J.S-R. : Une autre est une femme. D'ailleurs, vous avez apporté les œuvres de plusieurs femmes.

D.H. : J'ai de "grandes femmes" dans ma galerie ! Des femmes fortes ! Des survivantes ! Et je les adore !

 

J.S-R. : L'une d'elles me semble plus primitive, plus proche de l'Art brut ?

D.H. : Oui. Définitivement ! C'est son portrait. Elle a survécu à trois cents imitateurs, et à huit années de peinture. Où elle utilisait la peinture pour survivre ! Et il y a brutalement ses tripes sur la toile ! Quand elle parle d'elle, elle dit que, malgré tout, il y a de bons jours où elle peint des fleurs ; elle est heureuse et cela se voit ! C'est sa thérapie, en somme !

 

J.S-R. : Venons-en aux fameuses chaussures dont vous parliez tout à l'heure. Il s'agit, bien sûr, des œuvres d'Hannah Fink.

D.H. : Parfois, j'oublie son histoire, parce que cela a à voir avec le fait de grandir ! Et ce ne sont pas de bonnes choses ! Sa mère était obsédée par les chaussures et c'est impressionnant de voir qu'elle traverse sa vie en peignant des chaussures ! C'est sa propre thérapie, de créer ces chaussures ! C'est sidérant de voir ce qu'elle peut faire avec une brosse à dents pour fabriquer une chaussure ! Et de donner tant de sa vie pour faire une si petite chose ! C'est attendrissant !

 

J.S-R. : Et maintenant, nous en venons à la fin. Qui semble plus ethnique ? Je me demande s'il peut s'agir d'un homme/coq ? ou si c'est d'influence africaine ? C'est comme s'il avait beaucoup voyagé et qu'il peignait ses voyages ?
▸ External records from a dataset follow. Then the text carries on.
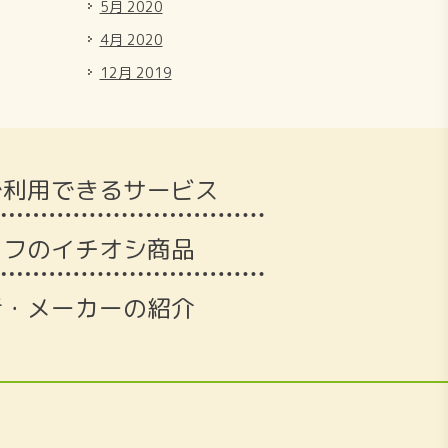
5月 2020
4月 2020
12月 2019
で利用できるサービス
ッフのイチオシ商品
者・メーカーの紹介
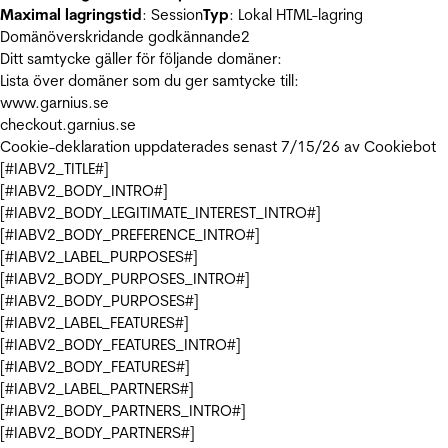
Maximal lagringstid
: Session
Typ
: Lokal HTML-lagring
Domänöverskridande godkännande
2
Ditt samtycke gäller för följande domäner:
Lista över domäner som du ger samtycke till:
www.garnius.se
checkout.garnius.se
Cookie-deklaration uppdaterades senast 7/15/26 av
Cookiebot
[#IABV2_TITLE#]
[#IABV2_BODY_INTRO#]
[#IABV2_BODY_LEGITIMATE_INTEREST_INTRO#]
[#IABV2_BODY_PREFERENCE_INTRO#]
[#IABV2_LABEL_PURPOSES#]
[#IABV2_BODY_PURPOSES_INTRO#]
[#IABV2_BODY_PURPOSES#]
[#IABV2_LABEL_FEATURES#]
[#IABV2_BODY_FEATURES_INTRO#]
[#IABV2_BODY_FEATURES#]
[#IABV2_LABEL_PARTNERS#]
[#IABV2_BODY_PARTNERS_INTRO#]
[#IABV2_BODY_PARTNERS#]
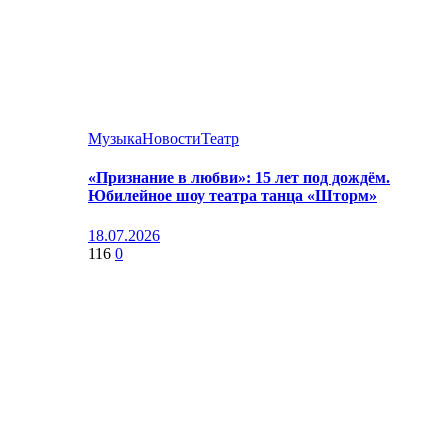
Музыка
Новости
Театр
«Признание в любви»: 15 лет под дождём.
Юбилейное шоу театра танца «Шторм»
18.07.2026
116
0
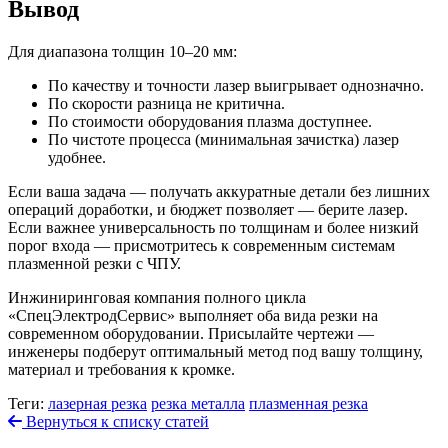
Вывод
Для диапазона толщин 10–20 мм:
По качеству и точности лазер выигрывает однозначно.
По скорости разница не критична.
По стоимости оборудования плазма доступнее.
По чистоте процесса (минимальная зачистка) лазер
удобнее.
Если ваша задача — получать аккуратные детали без лишних
операций доработки, и бюджет позволяет — берите лазер.
Если важнее универсальность по толщинам и более низкий
порог входа — присмотритесь к современным системам
плазменной резки с ЧПУ.
Инжиниринговая компания полного цикла
«СпецЭлектродСервис» выполняет оба вида резки на
современном оборудовании. Присылайте чертежи —
инженеры подберут оптимальный метод под вашу толщину,
материал и требования к кромке.
Теги:
лазерная резка
резка металла
плазменная резка
Вернуться к списку статей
D.H. : Il était conducteur de camions. Et il effectuait ses voyages dans un esprit profondément indien. Cette influence spirituelle se retrouve dans ses œuvres où il raconte son histoire. L'esprit. La survivance… tout cela vient de son cœur.

 

J.S-R. : Et celui-ci est-il érotique? Je n'en suis pas sûre ! Bien sûr, il y est question d'érotisme, mais l'autre à côté parle de religion…

D.H. : Il essaie très fort d'exprimer ce qui est en lui ! C'est la première fois qu'il fait ce genre de peinture. Ce n'est pas normal chez lui ! Avant, il était très très drôle ! Et tout récemment, il a réalisé ces œuvres. Il ne peignait pas ainsi habituellement. Il vit dans un lieu très isolé, avec des hectares de terre tout autour, sans aucun voisin. Nous avons parlé, et il semble qu'il ait voulu exprimer un aspect de sa sexualité. Il est un homme extrêmement gentil !

 

J.S-R. : Le personnage avec les lunettes est-il un autoportrait ?
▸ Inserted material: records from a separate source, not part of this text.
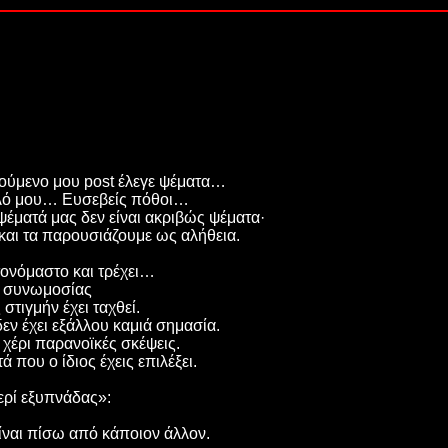
ούμενο μου post έλεγε ψέματα…
αλό μου… Ευσεβείς πόθοι…
ψέματά μας δεν είναι ακριβώς ψέματα·
 και τα παρουσιάζουμε ως αλήθεια.
τονόμαστο και τρέχει…
ς συνωμοσίας
στιγμήν έχει ταχθεί.
δεν έχει εξάλλου καμιά σημασία.
χέρι παρανοϊκές σκέψεις.
που ο ίδιος έχεις επιλέξει.
ερί εξυπνάδας»:
ίναι πίσω από κάποιον άλλον.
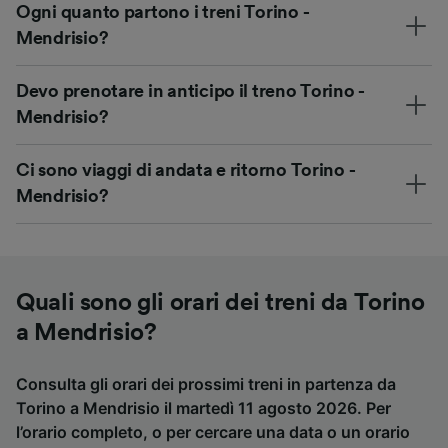
Ogni quanto partono i treni Torino -
Mendrisio?
Devo prenotare in anticipo il treno Torino -
Mendrisio?
Ci sono viaggi di andata e ritorno Torino -
Mendrisio?
Quali sono gli orari dei treni da Torino
a Mendrisio?
Consulta gli orari dei prossimi treni in partenza da
Torino a Mendrisio il martedì 11 agosto 2026. Per
l’orario completo, o per cercare una data o un orario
D.H. : Oui, avec ses lunettes. Toujours ses lunettes. Il est capable de s'exciter soudainement, puis de rester très calme pendant de longues minutes ! Il est très calme, tout va lentement chez lui. Ce travail de conducteur de camions représentait un travail énorme pour lui ! Il a arrêté il y a huit mois. Et depuis, il peint, peint, peint ! J'ai de grandes œuvres de lui, il aime beaucoup les grandes œuvres. Mais elles lui prennent des mois et des mois ! A un moment donné, il travaillait sur huit grandes œuvres en même temps, et c'était un miracle !

 

J.S-R. : Y a-t-il maintenant d'autres thèmes que vous auriez aimé traiter et que nous n'avons pas abordés ? Des questions que vous auriez aimé entendre et que je n'ai pas posées ?
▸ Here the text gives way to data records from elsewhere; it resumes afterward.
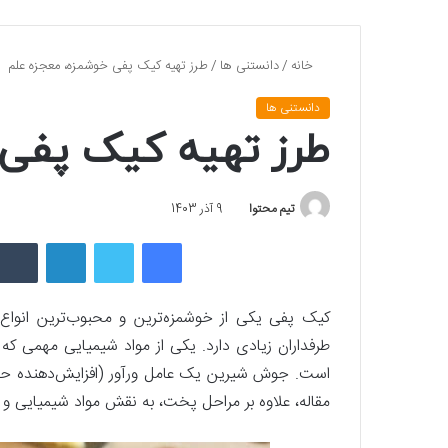
خانه
/
دانستنی ها
/
طرز تهیه کیک پفی خوشمزه، معجزه علم
دانستنی ها
طرز تهیه کیک پفی 
تیم محتوا
9 آذر 1403
فیسبوک
توییتر
لینکداین
کیک پفی یکی از خوشمزه‌ترین و محبوب‌ترین انوا
طرفداران زیادی دارد. یکی از مواد شیمیایی مهمی که
است. جوش شیرین یک عامل ورآور (افزایش‌دهنده حج
مقاله، علاوه بر مراحل پخت، به نقش مواد شیمیایی و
D.H. : Je voudrais dire combien je suis heureux d'être ici, d'autant que c'est mon premier voyage à l'étranger. Je suis heureux d'avoir eu assez d'argent pour venir ; et tout le monde a été tellement merveilleux !

 

J.S-R. : Ainsi, vous êtes un galeriste heureux, et un voyageur heureux !?

D.H. : Je suis heureux en France ! Et je suis stupéfait, parce je jouis de la meilleure cuisine que j'aie jamais mangée !

 

J.S-R. : Donc, nous vous reverrons ?

D.H. : Absolument ! Parce que c'est tellement agréable !

 

Entretien réalisé en anglais. Traduit par Jeanine Smolec-Rivais.

 

ENTRETIEN REALISE AU GRAND BAZ'ART A BEZU LE 18 MAI 2013.